Penny stocks are defined as micro-cap meaning their market capitalization usually falls between $50 million and $300 million. This may still seem like a lot of money, but for comparison, Apple, considered a large-cap company has a current market capitalization of $2.3 trillion.
This difference can really highlight how a very recognizable company may compare to a less known penny stock. Lower market capitalization can lead to lower prices, but it is important to remember a low price does not necessarily mean the stock is a “good deal.” The value of the stock is what needs to be considered.
After understanding what a penny stock is, the next question is how do these investments actually work. Due to lower market capitalizations, penny stocks are less liquid investments.
This means that there are fewer buyers and sellers in the market for each company. These stocks can have fewer investors due to these risks, little recognizability, and the overall lower market capitalization. It makes stock prices easier to manipulate by the people trading again increasing risk. See a pattern here? This could include you should you decide to invest.

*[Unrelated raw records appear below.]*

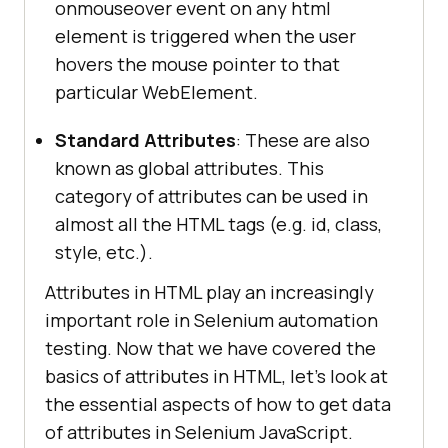
onmouseover event on any html
element is triggered when the user
hovers the mouse pointer to that
particular WebElement.
Standard Attributes
: These are also
known as global attributes. This
category of attributes can be used in
almost all the HTML tags (e.g. id, class,
style, etc.).
Attributes in HTML play an increasingly
important role in Selenium automation
testing. Now that we have covered the
basics of attributes in HTML, let’s look at
the essential aspects of how to get data
of attributes in Selenium JavaScript.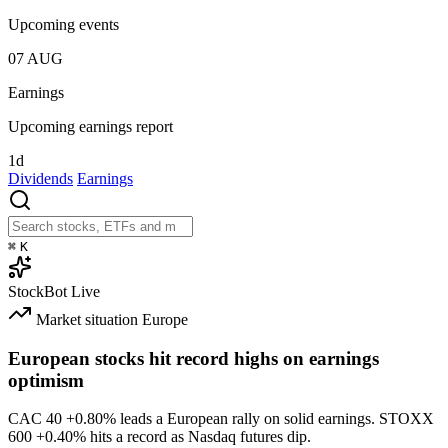
Upcoming events
07
AUG
Earnings
Upcoming earnings report
1d
Dividends
Earnings
⌘
K
StockBot
Live
Market situation
Europe
European stocks hit record highs on earnings
optimism
CAC 40
+0.80%
leads a European rally on solid earnings. STOXX
600
+0.40%
hits a record as Nasdaq futures dip.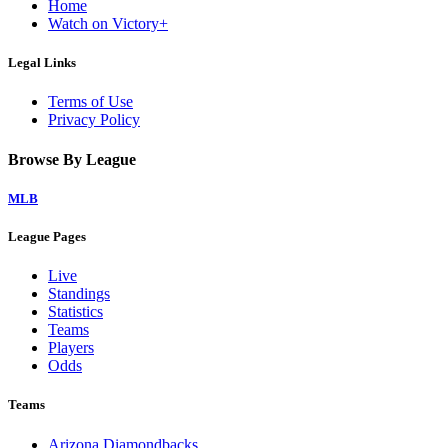
Home
Watch on Victory+
Legal Links
Terms of Use
Privacy Policy
Browse By League
MLB
League Pages
Live
Standings
Statistics
Teams
Players
Odds
Teams
Arizona Diamondbacks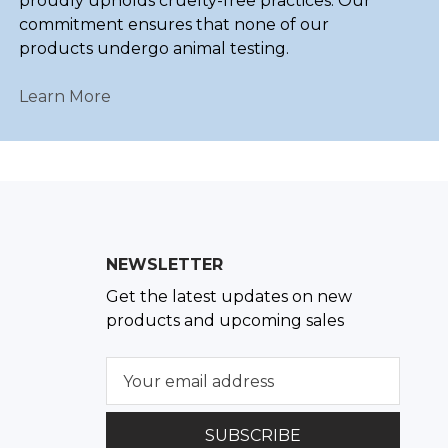
proudly upholds cruelty-free practices. Our
commitment ensures that none of our
products undergo animal testing.
Learn More
NEWSLETTER
Get the latest updates on new
products and upcoming sales
E
m
a
i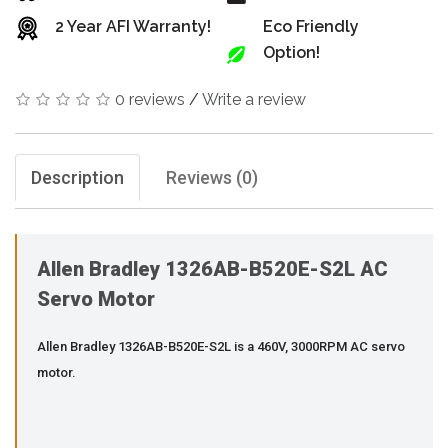
2 Year AFI Warranty!
Eco Friendly
Option!
0 reviews
/
Write a review
Description
Reviews (0)
Allen Bradley 1326AB-B520E-S2L AC
Servo Motor
Allen Bradley 1326AB-B520E-S2L is a 460V, 3000RPM AC servo
motor.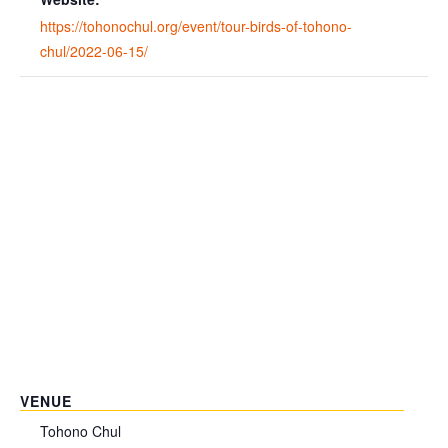
https://tohonochul.org/event/tour-birds-of-tohono-
chul/2022-06-15/
VENUE
Tohono Chul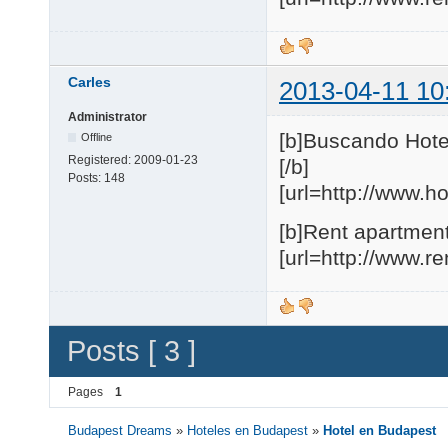
Carles
2013-04-11 10
Administrator
[b]Buscando Hote
Offline
Registered:
2009-01-23
[/b]
Posts:
148
[url=http://www.h
[b]Rent apartment
[url=http://www.r
Posts [ 3 ]
Pages
1
Budapest Dreams
»
Hoteles en Budapest
»
Hotel en Budapest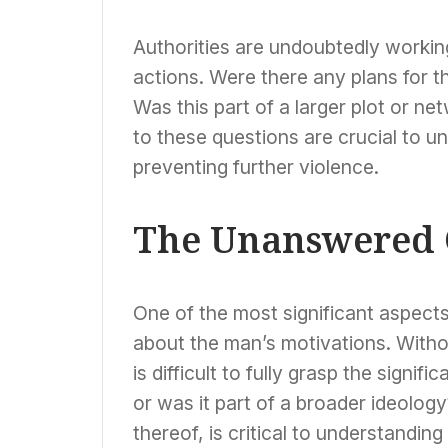
Authorities are undoubtedly workin
actions. Were there any plans for 
Was this part of a larger plot or n
to these questions are crucial to un
preventing further violence.
The Unanswered 
One of the most significant aspects 
about the man’s motivations. Witho
is difficult to fully grasp the signif
or was it part of a broader ideolog
thereof, is critical to understanding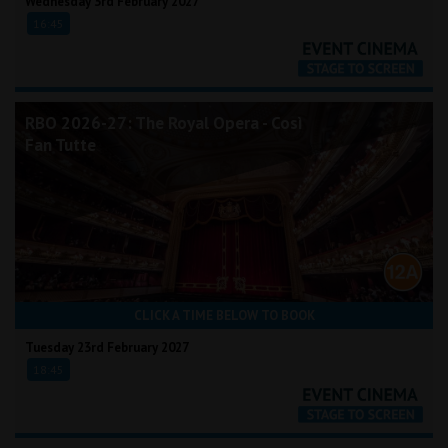
Wednesday 3rd February 2027
16:45
RBO 2026-27: The Royal Opera - Così
Fan Tutte
CLICK A TIME BELOW TO BOOK
Tuesday 23rd February 2027
18:45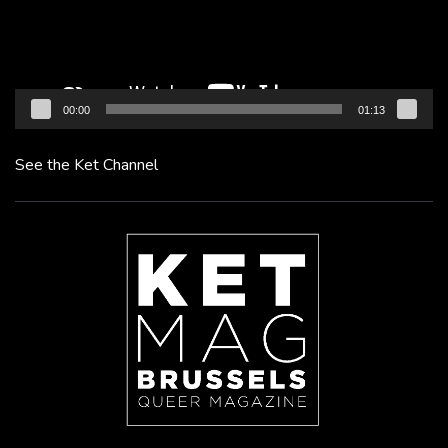
00:00
01:13
See the Ket Channel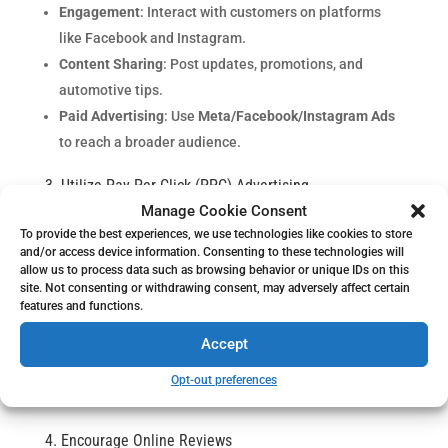
Engagement
: Interact with customers on platforms
like Facebook and Instagram.
Content Sharing
: Post updates, promotions, and
automotive tips.
Paid Advertising
: Use
Meta/Facebook/Instagram Ads
to reach a broader audience.
3. Utilize Pay-Per-Click (PPC) Advertising
Automotive repair PPC advertising
places your shop at
Manage Cookie Consent
the top of search results.
To provide the best experiences, we use technologies like cookies to store
and/or access device information. Consenting to these technologies will
Google Ads for auto repair shops
: Target customers
allow us to process data such as browsing behavior or unique IDs on this
site. Not consenting or withdrawing consent, may adversely affect certain
searching for services you offer.
features and functions.
Bing Ads for automotive services
: Expand your reach
Accept
to different user demographics.
Budget Control
: Set daily limits to manage costs
Opt-out preferences
effectively.
4. Encourage Online Reviews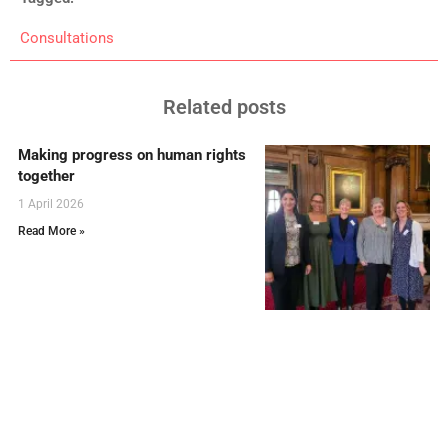
Consultations
Related posts
Making progress on human rights
together
1 April 2026
Read More »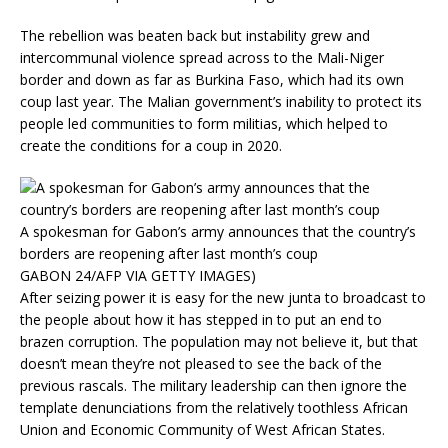
The rebellion was beaten back but instability grew and
intercommunal violence spread across to the Mali-Niger
border and down as far as Burkina Faso, which had its own
coup last year. The Malian government’s inability to protect its
people led communities to form militias, which helped to
create the conditions for a coup in 2020.
A spokesman for Gabon’s army announces that the country’s
borders are reopening after last month’s coup
GABON 24/AFP VIA GETTY IMAGES)
After seizing power it is easy for the new junta to broadcast to
the people about how it has stepped in to put an end to
brazen corruption. The population may not believe it, but that
doesn’t mean they’re not pleased to see the back of the
previous rascals. The military leadership can then ignore the
template denunciations from the relatively toothless African
Union and Economic Community of West African States.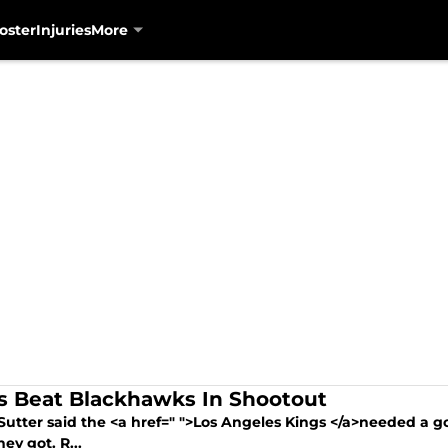
oster
Injuries
More
s Beat Blackhawks In Shootout
Sutter said the <a href=" ">Los Angeles Kings </a>needed a go
ey got. R...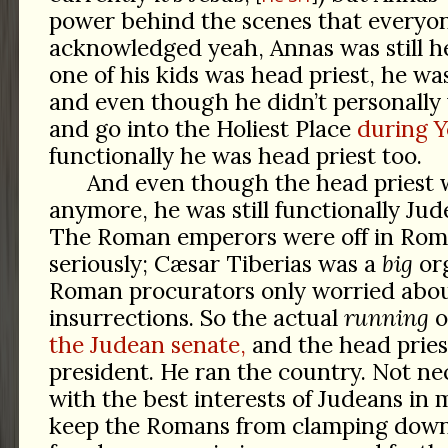
power behind the scenes that everyon
acknowledged yeah, Annas was still he
one of his kids was head priest, he wa
and even though he didn’t personally
and go into the Holiest Place
during 
functionally he was head priest too.
And even though the head priest 
anymore, he was still functionally Jude
The Roman emperors were off in Rome
seriously; Cæsar Tiberias was a
big
org
Roman procurators only worried abo
insurrections. So the actual
running
o
the Judean senate,
and the head pries
president. He ran the country. Not nec
with the best interests of Judeans in
keep the Romans from clamping dow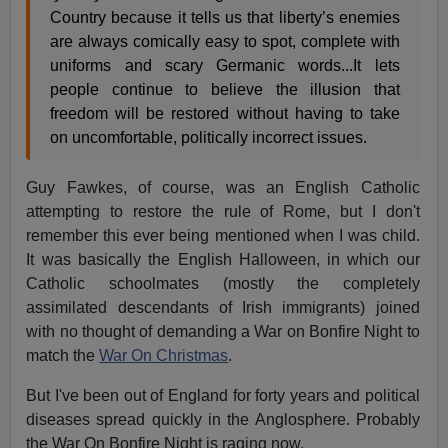
Country because it tells us that liberty’s enemies
are always comically easy to spot, complete with
uniforms and scary Germanic words...It lets
people continue to believe the illusion that
freedom will be restored without having to take
on uncomfortable, politically incorrect issues.
Guy Fawkes, of course, was an English Catholic
attempting to restore the rule of Rome, but I don't
remember this ever being mentioned when I was child.
It was basically the English Halloween, in which our
Catholic schoolmates (mostly the completely
assimilated descendants of Irish immigrants) joined
with no thought of demanding a War on Bonfire Night to
match the
War On Christmas
.
But I've been out of England for forty years and political
diseases spread quickly in the Anglosphere. Probably
the War On Bonfire Night is raging now.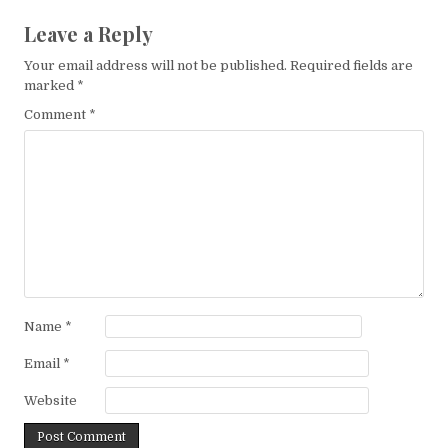
Leave a Reply
Your email address will not be published.
Required fields are
marked
*
Comment
*
Name
*
Email
*
Website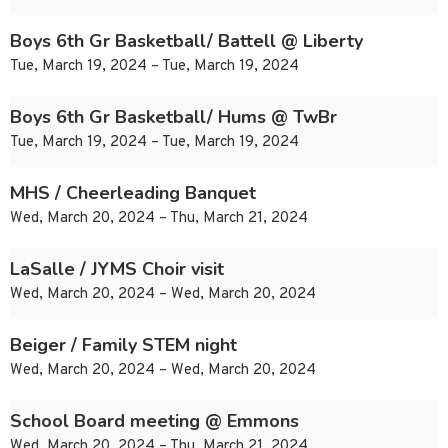
Boys 6th Gr Basketball/ Battell @ Liberty
Tue, March 19, 2024 – Tue, March 19, 2024
Boys 6th Gr Basketball/ Hums @ TwBr
Tue, March 19, 2024 – Tue, March 19, 2024
MHS / Cheerleading Banquet
Wed, March 20, 2024 – Thu, March 21, 2024
LaSalle / JYMS Choir visit
Wed, March 20, 2024 – Wed, March 20, 2024
Beiger / Family STEM night
Wed, March 20, 2024 – Wed, March 20, 2024
School Board meeting @ Emmons
Wed, March 20, 2024 – Thu, March 21, 2024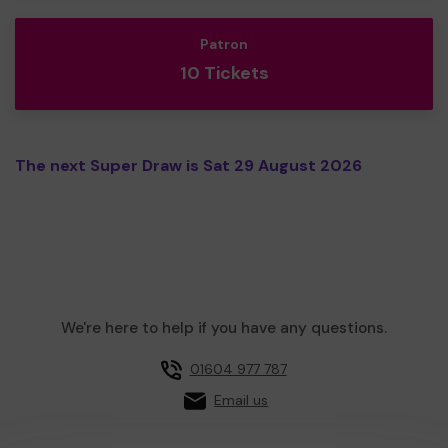
Patron
10 Tickets
The next Super Draw is Sat 29 August 2026
We're here to help if you have any questions.
01604 977 787
Email us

Although it’s possible, penny stocks do not always work with a long-term buy and hold investment philosophy. There is often high trading and volatility with these securities and investors are often looking for short-term gains. However, some success stories exist with penny stocks and that is what makes these investments so exciting.
In 1986, Microsoft was once trading at $0.10 per share, well deserving of the penny stock title. Now over 30 years, we all know Microsoft is one of the most successful companies out there. As you can see, many of the basics still apply. If you’re familiar with basic investing, there are a lot of similarities between investing in well-known stocks compared to investing in penny stocks.
To summarize, deciding if penny stocks are an appropriate investment for you does not have a simple yes or no answer. Yes, there are many risks that come with penny stocks, but if done correctly, there is plenty of money to be made in this type of market.
Using Webull will help you utilize strong research and mitigate risk to make smarter decisions in this volatile industry. Overall, the choice is up to you. Happy investing!